Purchase United States of Distraction: Media Manipulation in Post-Truth America (And What We Can Do About It) at this link.
Reina Robinson is a coordinator of services for San Francisco Bay Area justice-involved youth since 2016. She earned a BA in ethnic studies and Black studies, with a minor in genders and sexualities in communities of color, plus a master of arts degree in communication at California State University, East Bay. Reina is a certified community resiliency model (CRM) and youth mental health first aid (YMHFA) instructor, vice-chair of the Museum of Children’s Art, and founder of the Center for Urban Excellence, a nonprofit organization whose mission is to foster resilience in system-involved youth using education, and economic and social opportunities. She resides in her hometown of Vallejo, California, and designs events focusing on Black experiences, the future, mental health, and resilience. Outside her profession, she enjoys live music, hiking, BBQing with family, and reading Afrofuturism.
Andy Lee Roth is the associate director of Project Censored and co-editor of thirteen editions of the Project’s yearbook.
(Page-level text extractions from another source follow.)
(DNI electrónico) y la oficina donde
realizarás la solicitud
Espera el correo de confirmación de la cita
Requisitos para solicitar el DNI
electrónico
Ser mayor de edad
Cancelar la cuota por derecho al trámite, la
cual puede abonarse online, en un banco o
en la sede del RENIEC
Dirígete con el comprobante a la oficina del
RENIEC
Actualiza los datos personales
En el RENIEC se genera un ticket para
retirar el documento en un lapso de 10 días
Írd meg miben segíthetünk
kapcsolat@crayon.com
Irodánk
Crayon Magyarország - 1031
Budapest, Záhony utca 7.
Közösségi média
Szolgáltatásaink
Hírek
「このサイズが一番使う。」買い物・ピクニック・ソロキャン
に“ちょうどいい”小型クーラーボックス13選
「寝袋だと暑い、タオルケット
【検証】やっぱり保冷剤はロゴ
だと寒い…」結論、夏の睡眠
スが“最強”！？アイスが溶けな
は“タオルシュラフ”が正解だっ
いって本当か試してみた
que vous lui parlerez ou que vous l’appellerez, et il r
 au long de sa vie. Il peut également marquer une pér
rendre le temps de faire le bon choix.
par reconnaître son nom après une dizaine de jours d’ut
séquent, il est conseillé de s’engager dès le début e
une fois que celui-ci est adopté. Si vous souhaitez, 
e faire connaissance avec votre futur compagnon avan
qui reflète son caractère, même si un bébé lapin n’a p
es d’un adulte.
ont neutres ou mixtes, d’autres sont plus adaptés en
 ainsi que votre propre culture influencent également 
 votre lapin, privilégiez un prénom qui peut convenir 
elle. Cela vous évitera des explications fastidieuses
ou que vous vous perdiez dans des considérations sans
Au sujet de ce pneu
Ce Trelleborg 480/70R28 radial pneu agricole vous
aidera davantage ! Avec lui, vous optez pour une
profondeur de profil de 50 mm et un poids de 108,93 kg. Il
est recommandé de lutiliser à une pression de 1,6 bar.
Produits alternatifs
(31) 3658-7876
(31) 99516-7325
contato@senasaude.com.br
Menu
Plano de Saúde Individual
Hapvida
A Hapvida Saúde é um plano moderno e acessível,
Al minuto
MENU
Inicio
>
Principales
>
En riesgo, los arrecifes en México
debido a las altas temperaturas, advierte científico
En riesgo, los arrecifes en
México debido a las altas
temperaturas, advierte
He coordinates the Project’s Campus Affiliates Program, a news media research network of several hundred students and faculty at two dozen colleges and universities across North America. His research and writing have been published in a variety of outlets, including Index on Censorship, In These Times, YES! Magazine, Truthout, Media, Culture & Society, and the International Journal of Press/Politics. He earned a PhD in sociology at the University of California, Los Angeles, and a BA in sociology and anthropology at Haverford College.
Maria Cecilia Soto is an undergraduate student at the University of California, Santa Cruz, studying applied linguistics and linguistics with a concentration in Spanish and teaching English as a second language. They are a student leader on campus, working as a residential assistant, and have experience working in the university classroom as a course assistant for Merrill College’s academic literacy and ethos course. Maria Cecilia is also involved in student life as one of the faces of UCSC’s promotional campaigns on campus and online. They greatly enjoy dancing and reading in their spare time.